Barend Barends naît vers 1777. Son père est Klaas Barends, un chef influent dans la région du Namaqualand, et sa mère est la fille d'Adam Kok I[2].
Rôle politique et formation des Griquas
Barends devient un allié important de Cornelius Kok I et de ses successeurs (Adam Kok II et III). Avec le soutien de la London Missionary Society, ces groupes s’installent au début du XIXe siècle à Klaarwater, future Griquatown. En 1813, ils adoptent le nom de « Griqua », abandonnant l’appellation péjorative de « Basters ».

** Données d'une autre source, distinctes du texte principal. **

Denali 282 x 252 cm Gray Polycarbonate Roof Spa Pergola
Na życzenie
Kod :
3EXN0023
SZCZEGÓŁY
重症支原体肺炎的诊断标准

Barends est considéré comme l’un des fondateurs politiques des Griquas et participe à leur organisation militaire et territoriale. Il prend part à des campagnes militaires, notamment lors de la bataille de Dithakong en 1823, aux côtés d’autres chefs griquas.
Activités et scission
À la suite de divisions internes au sein des Griquas, Barends se sépare du centre de pouvoir de Griquatown et s’établit successivement à Danielskuil puis à Boetsap. Il y développe des activités économiques variées, notamment l’élevage et le commerce avec les Tswana, les Sotho et la colonie du Cap. Son groupe, parfois appelé « Barends-Griqua », joue un rôle pionnier dans les échanges économiques régionaux et dans l’adaptation à de nouvelles formes d’économie agricole et commerciale[2].